Nitrate Cleanup Has Become A 'Civil War'
By Sara Jerome
An attempt to save the groundwater in Washington's Yakima Valley is getting contentious.
Dairy farmers and environmentalists are at odds, and the debate has become "more like a civil war or a live fire exercise than consensus and cooperation," according to the Yakima Herald.
The project is titled the Groundwater Management Area Advisory Committee (GWAC). According to literature for the project, the aim is to “reduce nitrate concentrations in groundwater below state drinking water standards.” The state legislature has allocated $2.3 million to GWAC.
The Daily Sun News reported that "issues of trust" have been a major impediment to progress.
Farmers are hesitant to provide data to researchers for fear of litigation, the Herald said. Local farmer Doug Simpson, for instance, is concerned his data will not stay secret. “I don’t want to lose my farm because I participated,” he said.
Farmers have been burned in the past for shelling out info. "Four dairies that volunteered for an EPA groundwater study just more than a year ago were later sued by the local environmental group CARE. While the law protects producers, there is still fear that in the event of a court case, the information farmers release through a study will result in more lawsuits," the report said.
The GWAC effort began when "tests of wells in part of the Lower Valley showed that about 20 percent exceeded federal standards for nitrates," the Herald said. "Exposure to high levels of nitrates can have serious health consequences, especially for infants and pregnant women."

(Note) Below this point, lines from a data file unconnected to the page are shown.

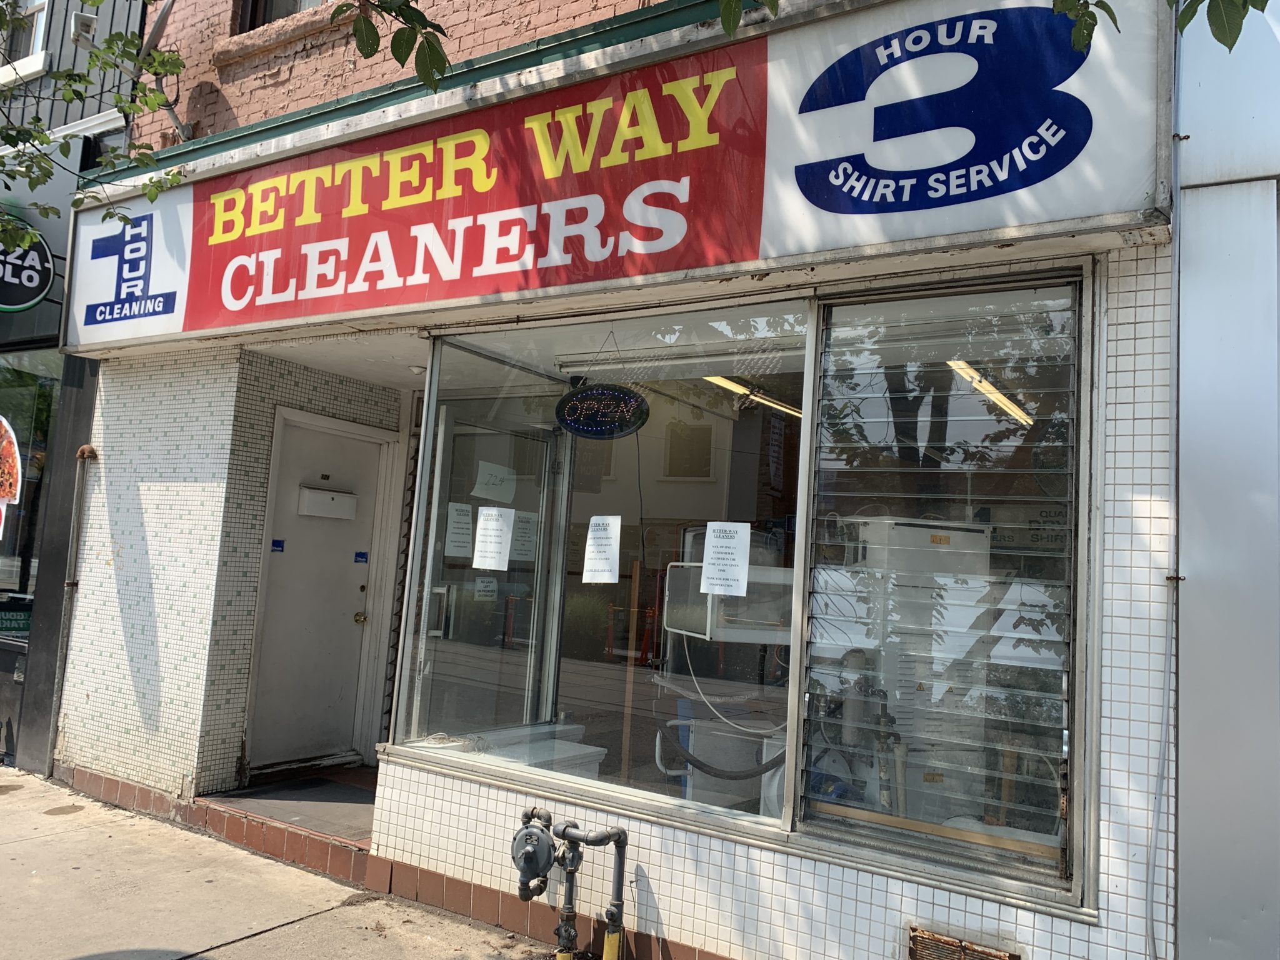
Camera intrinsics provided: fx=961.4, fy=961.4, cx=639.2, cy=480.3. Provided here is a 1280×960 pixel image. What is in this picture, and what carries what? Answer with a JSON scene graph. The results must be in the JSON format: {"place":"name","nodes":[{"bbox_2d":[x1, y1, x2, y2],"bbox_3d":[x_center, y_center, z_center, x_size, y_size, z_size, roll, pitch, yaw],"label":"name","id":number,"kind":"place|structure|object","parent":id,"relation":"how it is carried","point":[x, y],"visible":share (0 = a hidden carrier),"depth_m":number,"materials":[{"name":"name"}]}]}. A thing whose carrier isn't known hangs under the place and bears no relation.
{"place":"outdoors","nodes":[
{"label":"outdoors","id":0,"kind":"place"},
{"bbox_2d":[0,0,149,777],"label":"neighboring building","id":1,"kind":"structure","parent":0,"point":[120,12],"depth_m":6.91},
{"bbox_2d":[0,0,49,81],"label":"upper window","id":2,"kind":"structure","parent":1,"relation":"in","point":[40,20],"depth_m":7.29,"materials":[{"name":"white"}]},
{"bbox_2d":[0,214,55,311],"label":"round sign","id":3,"kind":"object","parent":1,"relation":"attached to","point":[40,289],"visible":0.97,"depth_m":6.30,"materials":[{"name":"black plastic"}]},
{"bbox_2d":[0,350,60,638],"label":"shop window","id":4,"kind":"structure","parent":1,"relation":"in","point":[4,568],"depth_m":6.96,"materials":[{"name":"glass"}]},
{"bbox_2d":[0,415,22,533],"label":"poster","id":5,"kind":"object","parent":4,"relation":"attached to","point":[6,490],"visible":1,"depth_m":6.43,"materials":[{"name":"paper"}]},
{"bbox_2d":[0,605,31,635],"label":"window sign","id":6,"kind":"object","parent":4,"relation":"attached to","point":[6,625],"visible":0.81,"depth_m":6.76,"materials":[{"name":"green"}]},
{"bbox_2d":[68,11,96,48],"bbox_3d":[-3.802,-3.058,6.593,0.197,0.231,0.168,-1,-7,34],"label":"floodlight","id":7,"kind":"object","parent":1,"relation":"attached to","point":[80,17],"visible":0.83,"depth_m":6.53,"materials":[{"name":"white metal"}]},
{"bbox_2d":[0,0,188,241],"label":"tree branch","id":8,"kind":"object","parent":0,"point":[46,138],"visible":0.98,"depth_m":5.20,"materials":[{"name":"green plant"}]},
{"bbox_2d":[0,766,555,959],"label":"pavement","id":9,"kind":"structure","parent":0,"point":[277,931],"materials":[{"name":"concrete"}]},
{"bbox_2d":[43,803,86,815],"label":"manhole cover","id":10,"kind":"object","parent":9,"relation":"in","point":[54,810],"visible":0.94,"depth_m":5.40,"materials":[{"name":"brown metal"}]},
{"bbox_2d":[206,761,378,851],"label":"entrance floor","id":11,"kind":"structure","parent":0,"point":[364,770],"materials":[{"name":"grey concrete"}]},
{"bbox_2d":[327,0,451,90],"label":"tree branch","id":12,"kind":"object","parent":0,"point":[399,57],"visible":0.99,"depth_m":3.21,"materials":[{"name":"plant"}]},
{"bbox_2d":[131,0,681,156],"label":"brick wall","id":13,"kind":"structure","parent":0,"point":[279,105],"depth_m":6.06,"materials":[{"name":"red brick"}]},
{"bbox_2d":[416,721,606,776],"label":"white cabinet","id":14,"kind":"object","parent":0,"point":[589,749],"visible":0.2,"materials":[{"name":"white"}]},
{"bbox_2d":[513,807,629,959],"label":"gas pipe","id":15,"kind":"object","parent":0,"point":[619,840],"visible":0.99,"depth_m":3.70,"materials":[{"name":"metal"}]},
{"bbox_2d":[511,811,557,898],"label":"gas regulator","id":16,"kind":"object","parent":15,"relation":"attached to","point":[531,867],"visible":0.96,"depth_m":3.68,"materials":[{"name":"grey metal"}]},
{"bbox_2d":[30,0,1194,959],"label":"shop building","id":17,"kind":"structure","parent":0,"point":[865,883],"depth_m":3.11,"materials":[{"name":"brick"}]},
{"bbox_2d":[45,445,96,772],"bbox_3d":[-3.671,0.814,6.224,0.191,2.117,0.150,-1,-7,34],"label":"drainpipe","id":18,"kind":"object","parent":17,"relation":"attached to","point":[91,450],"visible":0.95,"depth_m":6.23,"materials":[{"name":"metal"}]},
{"bbox_2d":[140,0,191,145],"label":"drainpipe","id":19,"kind":"object","parent":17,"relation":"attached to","point":[175,122],"visible":0.8,"depth_m":6.41,"materials":[{"name":"grey metal"}]},
{"bbox_2d":[237,0,332,30],"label":"upper window","id":20,"kind":"structure","parent":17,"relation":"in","point":[300,1],"depth_m":6.37,"materials":[{"name":"brown"}]},
{"bbox_2d":[245,408,393,771],"bbox_3d":[-2.051,0.795,6.176,0.170,2.165,0.923,-1,-7,34],"label":"door","id":21,"kind":"structure","parent":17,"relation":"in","point":[348,619],"depth_m":6.14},
{"bbox_2d":[270,538,285,551],"bbox_3d":[-2.253,0.409,5.988,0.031,0.083,0.080,-1,-7,34],"label":"door sticker","id":22,"kind":"object","parent":21,"relation":"attached to","point":[279,544],"visible":0.95,"depth_m":5.99,"materials":[{"name":"blue"}]},
{"bbox_2d":[297,485,357,519],"bbox_3d":[-2.034,0.147,6.279,0.165,0.199,0.396,-1,-7,34],"label":"mailbox","id":23,"kind":"object","parent":21,"relation":"attached to","point":[350,499],"visible":0.98,"depth_m":6.23,"materials":[{"name":"white metal"}]},
{"bbox_2d":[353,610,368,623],"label":"door knob","id":24,"kind":"object","parent":21,"relation":"attached to","point":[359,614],"visible":0.95,"depth_m":6.04,"materials":[{"name":"gold metal"}]},
{"bbox_2d":[353,550,368,562],"bbox_3d":[-1.827,0.508,6.311,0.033,0.079,0.081,-1,-7,34],"label":"door sticker","id":25,"kind":"object","parent":21,"relation":"attached to","point":[359,555],"visible":0.95,"depth_m":6.31,"materials":[{"name":"blue"}]},
{"bbox_2d":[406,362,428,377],"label":"ceiling light","id":26,"kind":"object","parent":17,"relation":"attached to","point":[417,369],"visible":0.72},
{"bbox_2d":[408,399,561,737],"bbox_3d":[-0.858,0.814,5.238,0.157,2.236,1.073,-1,-7,34],"label":"glass door","id":27,"kind":"structure","parent":17,"relation":"in","point":[486,507],"depth_m":5.14,"materials":[{"name":"clear glass"}]},
{"bbox_2d":[473,576,498,600],"bbox_3d":[-0.854,0.600,5.303,0.027,0.148,0.164,-1,-7,34],"label":"paper notice","id":28,"kind":"object","parent":27,"relation":"attached to","point":[483,584],"visible":0.92,"depth_m":5.31,"materials":[{"name":"white paper"}]},
{"bbox_2d":[393,295,813,839],"bbox_3d":[-0.249,0.256,4.096,2.191,2.142,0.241,-1,-7,34],"label":"shop window","id":29,"kind":"structure","parent":17,"relation":"in","point":[719,495],"depth_m":4.03,"materials":[{"name":"clear glass"}]},
{"bbox_2d":[443,501,473,556],"bbox_3d":[-0.930,0.262,4.907,0.047,0.259,0.234,-1,-7,34],"label":"paper notice","id":30,"kind":"object","parent":29,"relation":"attached to","point":[462,530],"visible":0.96,"depth_m":4.91,"materials":[{"name":"white paper"}]},
{"bbox_2d":[473,504,514,570],"bbox_3d":[-0.721,0.292,4.745,0.239,0.276,0.089,-1,-7,34],"label":"paper notice","id":31,"kind":"object","parent":29,"relation":"attached to","point":[480,525],"visible":0.97,"depth_m":4.74,"materials":[{"name":"white paper"}]},
{"bbox_2d":[472,460,516,502],"bbox_3d":[-0.769,0.019,5.078,0.047,0.204,0.275,-1,-7,34],"label":"paper notice","id":32,"kind":"object","parent":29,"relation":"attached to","point":[483,480],"visible":0.97,"depth_m":5.08,"materials":[{"name":"white paper"}]},
{"bbox_2d":[511,509,539,561],"bbox_3d":[-0.609,0.307,5.065,0.065,0.266,0.229,-1,-7,34],"label":"paper notice","id":33,"kind":"object","parent":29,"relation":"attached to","point":[520,539],"visible":0.87,"depth_m":5.06,"materials":[{"name":"white paper"}]},
{"bbox_2d":[554,380,648,438],"bbox_3d":[-0.180,-0.377,4.529,0.438,0.345,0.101,-1,-7,34],"label":"hanging sign","id":34,"kind":"object","parent":29,"relation":"hanging from","point":[587,394],"visible":0.99,"depth_m":4.51,"materials":[{"name":"black plastic"}]},
{"bbox_2d":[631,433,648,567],"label":"hanging cord","id":35,"kind":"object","parent":34,"relation":"hanging from","point":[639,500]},
{"bbox_2d":[581,515,621,583],"bbox_3d":[-0.160,0.302,4.044,0.210,0.263,0.054,-1,-7,34],"label":"paper notice","id":36,"kind":"object","parent":29,"relation":"attached to","point":[610,534],"visible":0.96,"depth_m":4.04,"materials":[{"name":"white paper"}]},
{"bbox_2d":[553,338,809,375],"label":"fluorescent light","id":37,"kind":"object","parent":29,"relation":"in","point":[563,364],"visible":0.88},
{"bbox_2d":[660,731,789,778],"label":"black hose","id":38,"kind":"object","parent":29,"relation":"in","point":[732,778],"visible":0.74,"depth_m":4.27,"materials":[{"name":"black plastic"}]},
{"bbox_2d":[700,521,751,593],"bbox_3d":[0.323,0.302,3.649,0.229,0.249,0.044,-1,-7,34],"label":"paper notice","id":39,"kind":"object","parent":29,"relation":"attached to","point":[711,549],"visible":0.98,"depth_m":3.64,"materials":[{"name":"white paper"}]},
{"bbox_2d":[663,561,794,643],"bbox_3d":[0.474,0.562,4.375,0.638,0.341,0.500,5,-6,-20],"label":"machine","id":40,"kind":"object","parent":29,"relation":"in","point":[679,563],"visible":0.66,"depth_m":4.20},
{"bbox_2d":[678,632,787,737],"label":"white cable","id":41,"kind":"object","parent":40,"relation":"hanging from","point":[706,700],"visible":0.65,"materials":[{"name":"white plastic"}]},
{"bbox_2d":[55,0,1175,358],"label":"shop sign","id":42,"kind":"object","parent":17,"relation":"attached to","point":[229,318],"visible":0.93,"depth_m":3.74,"materials":[{"name":"plastic"}]},
{"bbox_2d":[700,374,802,416],"bbox_3d":[0.754,-0.518,5.927,0.104,0.098,1.545,-1,-7,34],"label":"fluorescent light","id":43,"kind":"object","parent":17,"relation":"attached to","point":[716,377],"visible":0.64,"depth_m":5.79,"materials":[{"name":"glass"}]},
{"bbox_2d":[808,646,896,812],"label":"pump","id":44,"kind":"object","parent":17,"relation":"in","point":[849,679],"visible":0.57,"depth_m":3.67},
{"bbox_2d":[811,518,991,826],"bbox_3d":[1.020,0.950,3.954,0.737,1.525,0.757,-1,-7,34],"label":"machine","id":45,"kind":"object","parent":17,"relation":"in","point":[974,536],"visible":0.55,"depth_m":3.74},
{"bbox_2d":[793,266,1092,906],"bbox_3d":[0.976,0.258,3.158,0.912,2.077,0.148,-1,-7,34],"label":"window","id":46,"kind":"structure","parent":17,"relation":"in","point":[1072,606],"depth_m":3.14,"materials":[{"name":"glass"}]},
{"bbox_2d":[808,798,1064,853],"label":"wooden plank","id":47,"kind":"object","parent":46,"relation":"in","point":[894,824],"visible":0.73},
{"bbox_2d":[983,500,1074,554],"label":"window lettering","id":48,"kind":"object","parent":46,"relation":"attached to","point":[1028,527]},
{"bbox_2d":[906,925,1023,959],"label":"vent","id":49,"kind":"object","parent":17,"relation":"in","point":[934,939],"visible":0.98,"depth_m":3.04,"materials":[{"name":"brown metal"}]},
{"bbox_2d":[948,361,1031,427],"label":"fluorescent light","id":50,"kind":"object","parent":17,"relation":"attached to","point":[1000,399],"visible":0.61,"depth_m":4.78,"materials":[{"name":"glass"}]},
{"bbox_2d":[1143,24,1185,959],"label":"conduit pipe","id":51,"kind":"object","parent":17,"relation":"attached to","point":[1159,797],"visible":0.9,"depth_m":2.90,"materials":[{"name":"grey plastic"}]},
{"bbox_2d":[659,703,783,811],"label":"machine","id":52,"kind":"object","parent":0,"point":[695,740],"visible":0.52,"depth_m":4.43,"materials":[{"name":"white"}]},
{"bbox_2d":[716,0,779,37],"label":"tree leaves","id":53,"kind":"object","parent":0,"point":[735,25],"visible":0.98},
{"bbox_2d":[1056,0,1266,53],"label":"tree branch","id":54,"kind":"object","parent":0,"point":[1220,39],"visible":1,"depth_m":2.44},
{"bbox_2d":[1168,0,1279,959],"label":"metal wall","id":55,"kind":"structure","parent":0,"point":[1190,582],"depth_m":2.83,"materials":[{"name":"grey metal"}]}
]}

An EPA study found that dairy farms are "a likely source" of nitrates in residential drinking water wells in the valley. It was not possible for the study to determine whether septic systems are also contributing to the problem.
The EPA negotiated a deal with four dairy farms to "provide an alternate source of drinking water for neighbors within one mile down gradient of the dairies whose wells have levels of nitrate above EPA’s drinking water standard of 10 parts per million," the EPA said.
But the latest cleanup efforts have been bogged down by disagreements.
"Despite a facilitator who works to keep the meetings moving and the debate productive, finding consensus is hard for the 22-person committee made up of representatives of federal, state and county agencies, farmers, environmentalists and community members," the Herald reported.
“If it was easy, it’d been done a long time ago,” Vern Redifer, Yakima County’s public service director, said in the report.